### PAGE EXTRACT

⟨

# Michigan Opening Day Public Two Man Limit! (Video)



## Divers Down (Mar 31, 2008)

Everydaylimits said:


> Haha yes it is! I am probably pretty entertaining with these being my third season. Im sure i mess up things a bit but that part of the fun of it. Cant wait to watch these videos back in 10 years and see how far ive came.


You're a pro compared to my 1st many! seasons. Flea market equipment and no boat Lol


----------



## Everydaylimits (Jul 7, 2020)

Divers Down said:


> You're a pro compared to my 1st many! seasons. Flea market equipment and no boat Lol


We did better standing along the shore than most of the people out in the boats. For divers though the boat is definitely needed. I picked up a canoe this year as well to maybe get into a few of the rivers depending on where I am seeing birds.


----------



## Divers Down (Mar 31, 2008)

Everydaylimits said:


> We did better standing along the shore than most of the people out in the boats. For divers though the boat is definitely needed. I picked up a canoe this year as well to maybe get into a few of the rivers depending on where I am seeing birds.


Ya im not into blinds...better to downsize a boat...hide, camo up and stay still. 
One tip...get some greener camo netting for early season. I have a bunch of 6X6 pieces i lay around the boat and kill em fine.


----------



## Hal standish1 no (Sep 15, 2021)

Nice video. Though it could have told the same story in 5 or 6 minutes. Shorten your video up.
Hal


----------



## Gander Club (Dec 31, 2004)

Nice video! Keep posting them. If Steve has a problem with what you are doing, I'm sure he knows how to speak for himself!


----------



## Everydaylimits (Jul 7, 2020)

Divers Down said:


> Ya im not into blinds...better to downsize a boat...hide, camo up and stay still.
> One tip...get some greener camo netting for early season. I have a bunch of 6X6 pieces i lay around the boat and kill em fine.


Thanks! Yeah i picked that camo up for later season when the cattails are all brown to hide a little better for divers. Its so cheap on amazon i should pick up some green


----------



## Everydaylimits (Jul 7, 2020)

Hal standish1 no said:


> Nice video. Though it could have told the same story in 5 or 6 minutes. Shorten your video up.
> Hal


Thanks! Whats your last name? Standish is my hometown.


----------



## Everydaylimits (Jul 7, 2020)

Gander Club said:


> Nice video! Keep posting them. If Steve has a problem with what you are doing, I'm sure he knows how to speak for himself!


I did think the same thing.

⟩

### STATED GOAL 1
Transcribe the entries from the line with "text Now let's" to the line with "text Let me view".

### Labeled region entries
⟨

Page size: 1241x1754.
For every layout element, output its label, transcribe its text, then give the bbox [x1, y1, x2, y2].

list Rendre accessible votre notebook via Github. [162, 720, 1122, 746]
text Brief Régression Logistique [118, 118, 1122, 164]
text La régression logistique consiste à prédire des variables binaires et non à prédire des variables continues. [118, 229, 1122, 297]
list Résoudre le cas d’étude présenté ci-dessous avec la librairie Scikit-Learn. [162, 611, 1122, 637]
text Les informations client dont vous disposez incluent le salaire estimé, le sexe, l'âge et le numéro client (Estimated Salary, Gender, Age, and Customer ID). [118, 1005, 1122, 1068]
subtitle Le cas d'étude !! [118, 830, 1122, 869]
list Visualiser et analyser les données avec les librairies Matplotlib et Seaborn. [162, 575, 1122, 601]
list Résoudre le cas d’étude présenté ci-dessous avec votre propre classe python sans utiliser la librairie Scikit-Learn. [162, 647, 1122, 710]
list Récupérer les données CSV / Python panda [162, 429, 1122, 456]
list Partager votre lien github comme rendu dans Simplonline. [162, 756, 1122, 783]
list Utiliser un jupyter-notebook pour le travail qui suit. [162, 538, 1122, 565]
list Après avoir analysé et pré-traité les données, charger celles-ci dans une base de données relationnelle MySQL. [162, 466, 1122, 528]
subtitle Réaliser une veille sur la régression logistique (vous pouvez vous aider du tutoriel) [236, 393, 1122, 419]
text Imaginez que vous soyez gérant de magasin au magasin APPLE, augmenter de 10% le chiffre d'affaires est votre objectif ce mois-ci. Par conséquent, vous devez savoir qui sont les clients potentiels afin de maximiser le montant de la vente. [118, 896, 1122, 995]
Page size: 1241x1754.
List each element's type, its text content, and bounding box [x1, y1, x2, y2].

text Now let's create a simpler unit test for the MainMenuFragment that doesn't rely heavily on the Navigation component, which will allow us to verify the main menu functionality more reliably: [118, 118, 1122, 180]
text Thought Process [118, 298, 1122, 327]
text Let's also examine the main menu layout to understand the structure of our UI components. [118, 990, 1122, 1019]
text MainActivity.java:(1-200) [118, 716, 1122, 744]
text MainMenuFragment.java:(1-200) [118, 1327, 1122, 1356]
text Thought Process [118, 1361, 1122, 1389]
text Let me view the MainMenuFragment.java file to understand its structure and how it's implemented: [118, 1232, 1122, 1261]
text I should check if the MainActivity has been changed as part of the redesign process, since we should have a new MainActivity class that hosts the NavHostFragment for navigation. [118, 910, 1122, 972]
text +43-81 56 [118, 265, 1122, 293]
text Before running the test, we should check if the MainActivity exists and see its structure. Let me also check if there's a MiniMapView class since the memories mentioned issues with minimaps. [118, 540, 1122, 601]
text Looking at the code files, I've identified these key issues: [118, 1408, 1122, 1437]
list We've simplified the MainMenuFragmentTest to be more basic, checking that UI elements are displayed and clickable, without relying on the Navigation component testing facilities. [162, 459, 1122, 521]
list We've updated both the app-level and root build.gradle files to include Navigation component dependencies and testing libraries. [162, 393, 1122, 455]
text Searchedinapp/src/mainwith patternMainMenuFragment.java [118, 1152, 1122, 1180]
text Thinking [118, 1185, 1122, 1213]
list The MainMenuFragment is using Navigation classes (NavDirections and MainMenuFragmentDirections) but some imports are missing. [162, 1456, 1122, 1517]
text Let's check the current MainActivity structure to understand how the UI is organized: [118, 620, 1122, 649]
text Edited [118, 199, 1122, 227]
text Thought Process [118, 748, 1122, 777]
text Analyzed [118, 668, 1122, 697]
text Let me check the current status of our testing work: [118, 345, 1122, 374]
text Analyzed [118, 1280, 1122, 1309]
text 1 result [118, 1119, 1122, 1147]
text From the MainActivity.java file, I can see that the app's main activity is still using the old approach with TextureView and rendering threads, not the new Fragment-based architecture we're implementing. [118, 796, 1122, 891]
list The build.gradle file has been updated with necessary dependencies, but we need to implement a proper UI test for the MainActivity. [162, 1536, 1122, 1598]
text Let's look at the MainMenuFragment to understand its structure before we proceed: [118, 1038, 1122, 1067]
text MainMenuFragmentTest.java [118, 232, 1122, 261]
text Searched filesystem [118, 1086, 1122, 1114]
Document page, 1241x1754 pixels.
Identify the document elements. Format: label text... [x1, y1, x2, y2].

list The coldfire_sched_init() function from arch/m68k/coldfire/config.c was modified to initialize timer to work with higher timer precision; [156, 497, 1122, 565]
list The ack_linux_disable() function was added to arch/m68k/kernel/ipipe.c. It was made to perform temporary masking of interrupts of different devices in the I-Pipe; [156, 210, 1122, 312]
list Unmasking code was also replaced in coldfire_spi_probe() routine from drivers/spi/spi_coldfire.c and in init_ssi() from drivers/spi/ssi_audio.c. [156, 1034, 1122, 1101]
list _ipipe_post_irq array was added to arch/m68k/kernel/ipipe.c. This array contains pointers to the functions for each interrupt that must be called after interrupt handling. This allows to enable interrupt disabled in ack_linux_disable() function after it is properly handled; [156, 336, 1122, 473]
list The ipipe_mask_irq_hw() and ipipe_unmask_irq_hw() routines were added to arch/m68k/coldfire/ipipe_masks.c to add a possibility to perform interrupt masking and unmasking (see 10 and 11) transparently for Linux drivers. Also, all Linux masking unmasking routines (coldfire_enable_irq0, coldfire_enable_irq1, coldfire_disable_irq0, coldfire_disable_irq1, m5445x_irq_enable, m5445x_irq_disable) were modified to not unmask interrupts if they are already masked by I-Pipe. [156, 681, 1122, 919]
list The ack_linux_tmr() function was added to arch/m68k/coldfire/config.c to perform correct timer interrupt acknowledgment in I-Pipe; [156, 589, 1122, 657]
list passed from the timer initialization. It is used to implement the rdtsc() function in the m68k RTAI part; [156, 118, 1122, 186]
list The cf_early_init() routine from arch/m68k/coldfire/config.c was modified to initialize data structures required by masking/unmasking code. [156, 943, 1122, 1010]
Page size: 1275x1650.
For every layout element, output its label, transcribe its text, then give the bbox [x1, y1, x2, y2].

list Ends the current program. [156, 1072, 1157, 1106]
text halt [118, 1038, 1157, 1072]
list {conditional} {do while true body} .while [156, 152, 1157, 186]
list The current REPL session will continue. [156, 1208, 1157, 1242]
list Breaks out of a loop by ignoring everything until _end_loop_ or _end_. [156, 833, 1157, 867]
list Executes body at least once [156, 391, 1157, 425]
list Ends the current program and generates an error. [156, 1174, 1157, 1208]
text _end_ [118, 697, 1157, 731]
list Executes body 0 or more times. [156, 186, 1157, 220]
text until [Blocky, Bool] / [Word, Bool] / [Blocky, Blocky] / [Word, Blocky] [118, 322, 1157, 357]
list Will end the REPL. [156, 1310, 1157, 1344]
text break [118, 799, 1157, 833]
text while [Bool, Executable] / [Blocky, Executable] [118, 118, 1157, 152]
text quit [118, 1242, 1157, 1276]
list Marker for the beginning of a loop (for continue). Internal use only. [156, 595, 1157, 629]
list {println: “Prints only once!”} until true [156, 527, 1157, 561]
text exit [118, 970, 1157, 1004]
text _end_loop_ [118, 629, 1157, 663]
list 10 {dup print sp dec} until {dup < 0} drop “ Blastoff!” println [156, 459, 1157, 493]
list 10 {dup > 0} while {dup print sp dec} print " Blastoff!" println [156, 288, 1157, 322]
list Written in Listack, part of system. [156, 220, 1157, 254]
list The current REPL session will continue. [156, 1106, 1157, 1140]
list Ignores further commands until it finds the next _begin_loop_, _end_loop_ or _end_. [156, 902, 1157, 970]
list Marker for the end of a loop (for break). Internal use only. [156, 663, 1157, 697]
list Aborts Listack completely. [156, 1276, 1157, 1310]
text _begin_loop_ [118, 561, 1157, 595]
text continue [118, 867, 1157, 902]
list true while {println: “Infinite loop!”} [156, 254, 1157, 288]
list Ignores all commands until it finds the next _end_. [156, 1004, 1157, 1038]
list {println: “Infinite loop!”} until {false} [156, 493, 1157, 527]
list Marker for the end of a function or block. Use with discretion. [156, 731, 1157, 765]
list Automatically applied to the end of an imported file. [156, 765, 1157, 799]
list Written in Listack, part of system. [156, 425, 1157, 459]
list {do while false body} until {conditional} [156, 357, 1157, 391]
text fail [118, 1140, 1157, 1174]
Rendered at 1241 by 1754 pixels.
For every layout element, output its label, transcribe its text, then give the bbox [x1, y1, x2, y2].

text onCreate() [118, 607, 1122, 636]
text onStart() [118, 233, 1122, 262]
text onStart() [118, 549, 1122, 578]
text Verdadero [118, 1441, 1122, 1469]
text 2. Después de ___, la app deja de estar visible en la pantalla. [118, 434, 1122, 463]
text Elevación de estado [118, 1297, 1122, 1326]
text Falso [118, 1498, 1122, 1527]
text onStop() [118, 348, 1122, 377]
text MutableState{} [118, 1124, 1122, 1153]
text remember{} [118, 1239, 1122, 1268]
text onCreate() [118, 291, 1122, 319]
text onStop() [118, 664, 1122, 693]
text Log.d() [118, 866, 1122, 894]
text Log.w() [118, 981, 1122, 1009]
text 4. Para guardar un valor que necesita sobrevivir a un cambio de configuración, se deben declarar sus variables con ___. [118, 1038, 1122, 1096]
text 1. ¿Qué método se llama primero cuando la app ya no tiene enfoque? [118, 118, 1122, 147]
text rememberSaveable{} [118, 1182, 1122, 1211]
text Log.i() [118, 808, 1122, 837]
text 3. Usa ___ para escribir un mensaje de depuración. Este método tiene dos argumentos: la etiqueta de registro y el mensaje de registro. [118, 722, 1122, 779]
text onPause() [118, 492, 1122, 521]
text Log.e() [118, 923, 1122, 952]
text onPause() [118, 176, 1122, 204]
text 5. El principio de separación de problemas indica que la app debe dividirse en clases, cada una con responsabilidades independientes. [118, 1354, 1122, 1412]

⟩

### STATED GOAL 2
Answer these questions from the Michigan opening day thread:
(a) What did Everydaylimits pick up this year to get into some of the rivers?
(b) What size are the pieces of camo netting that Divers Down lays around the boat?
(c) What does Everydaylimits name as a hometown?

### WORKED ANSWER 1
text Now let's create a simpler unit test for the MainMenuFragment that doesn't rely heavily on the Navigation component, which will allow us to verify the main menu functionality more reliably: [118, 118, 1122, 180]
text Thought Process [118, 298, 1122, 327]
text Let's also examine the main menu layout to understand the structure of our UI components. [118, 990, 1122, 1019]
text MainActivity.java:(1-200) [118, 716, 1122, 744]
text MainMenuFragment.java:(1-200) [118, 1327, 1122, 1356]
text Thought Process [118, 1361, 1122, 1389]
text Let me view the MainMenuFragment.java file to understand its structure and how it's implemented: [118, 1232, 1122, 1261]

### WORKED ANSWER 2
(a) A canoe.
(b) 6X6.
(c) Standish.